Après quelques EP fracassants et un premier album "coup de maître" autant que coup de massue, c'est peu dire que les américains de Chat Pile étaient attendus au tournant dans le milieu du sludge metal. Si tant est qu'il y ait des tournants à négocier dans cette musique de l'extrême ayant plutôt tendance à foncer en ligne droite avec un bélier dans les bras ou creuser verticalement le sol afin d'atteindre au plus vite les flammes de l'enfer en se fichant bien d'y brûler vif. Ce second album enfonce donc sans surprise le clou de God's Country en délivrant une autre salve d'ambiances putrides dans lesquelles surnagent le chant brutal et désenchanté de Raygun Busch (Camcorder) et le bon gras sonore produit par ses trois coéquipiers dans la sueur, les larmes et le sang.

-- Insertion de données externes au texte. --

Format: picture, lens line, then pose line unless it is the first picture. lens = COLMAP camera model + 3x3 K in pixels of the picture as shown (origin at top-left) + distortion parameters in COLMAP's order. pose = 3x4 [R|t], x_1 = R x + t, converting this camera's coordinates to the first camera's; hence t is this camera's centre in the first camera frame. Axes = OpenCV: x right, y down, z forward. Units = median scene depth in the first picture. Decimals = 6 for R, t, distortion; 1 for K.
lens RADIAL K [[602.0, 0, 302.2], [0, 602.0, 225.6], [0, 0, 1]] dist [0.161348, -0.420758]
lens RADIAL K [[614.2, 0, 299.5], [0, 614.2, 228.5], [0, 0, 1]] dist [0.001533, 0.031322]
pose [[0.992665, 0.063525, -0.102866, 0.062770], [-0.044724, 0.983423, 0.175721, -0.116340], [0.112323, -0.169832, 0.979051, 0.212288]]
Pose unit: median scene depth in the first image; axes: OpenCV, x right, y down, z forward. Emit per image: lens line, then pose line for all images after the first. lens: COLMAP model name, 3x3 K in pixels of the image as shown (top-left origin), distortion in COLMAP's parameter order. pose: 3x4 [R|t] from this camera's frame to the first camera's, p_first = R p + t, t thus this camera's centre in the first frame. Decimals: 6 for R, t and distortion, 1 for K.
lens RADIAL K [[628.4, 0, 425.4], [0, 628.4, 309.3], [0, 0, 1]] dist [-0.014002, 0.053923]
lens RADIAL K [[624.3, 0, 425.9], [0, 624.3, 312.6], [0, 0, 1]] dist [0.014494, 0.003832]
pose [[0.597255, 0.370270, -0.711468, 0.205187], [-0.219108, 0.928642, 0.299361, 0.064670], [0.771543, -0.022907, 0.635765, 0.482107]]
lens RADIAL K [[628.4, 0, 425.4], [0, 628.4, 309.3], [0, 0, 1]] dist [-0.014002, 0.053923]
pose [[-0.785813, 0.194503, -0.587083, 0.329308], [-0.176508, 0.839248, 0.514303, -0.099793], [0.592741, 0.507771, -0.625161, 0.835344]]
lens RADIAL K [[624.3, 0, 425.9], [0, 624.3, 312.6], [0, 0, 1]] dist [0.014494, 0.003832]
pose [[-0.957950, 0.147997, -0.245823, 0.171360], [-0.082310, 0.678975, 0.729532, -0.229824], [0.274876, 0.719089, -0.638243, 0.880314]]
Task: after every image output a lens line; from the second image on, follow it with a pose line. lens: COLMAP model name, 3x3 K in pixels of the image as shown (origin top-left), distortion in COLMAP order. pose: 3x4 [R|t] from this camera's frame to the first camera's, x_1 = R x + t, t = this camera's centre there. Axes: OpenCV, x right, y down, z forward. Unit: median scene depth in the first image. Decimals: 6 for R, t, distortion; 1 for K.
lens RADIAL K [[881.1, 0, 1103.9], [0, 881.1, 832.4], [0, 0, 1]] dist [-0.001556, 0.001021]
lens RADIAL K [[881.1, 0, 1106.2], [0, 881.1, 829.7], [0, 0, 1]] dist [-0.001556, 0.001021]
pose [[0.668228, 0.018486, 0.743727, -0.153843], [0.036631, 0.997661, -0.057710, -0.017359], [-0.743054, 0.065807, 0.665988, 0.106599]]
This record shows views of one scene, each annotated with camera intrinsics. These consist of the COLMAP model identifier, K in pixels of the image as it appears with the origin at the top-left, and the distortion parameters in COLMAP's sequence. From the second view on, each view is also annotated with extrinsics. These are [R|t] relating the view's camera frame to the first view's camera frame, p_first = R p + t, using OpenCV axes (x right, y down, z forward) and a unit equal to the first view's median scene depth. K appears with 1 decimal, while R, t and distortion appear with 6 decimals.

Cool World fait pleuvoir sur l'auditeur une myriade de riffs tétanisants flirtant avec tout ce que le rock a créé de plus violemment glauque dans son histoire récente, du grunge (Tape) à la cold-wave (Milk of Human Kindness) en passant par le metal indus de Godflesh (Frownland, Funny Man) ou encore la noise desséchée de Shellac et du regretté Steve Albini (le début de No Way Out). Sommets parmi les sommets de ce grand disque torturé ne laissant aucun répit, certains morceaux restent portés par une puissance mélodique qui en font d'ores et déjà de nouveaux tubes à l'efficacité redoutable : Shame et Masc.
Après les chansons Mask et The Mask présentes sur ses prédécesseurs, Cool World semble également vouloir nous présenter son masque pour mieux le retirer devant nous. C'était un masque de coolitude apparente cachant toute l'horreur d'un monde que Chat Pile nous laisse entrevoir album après album, sans malice et sans détour.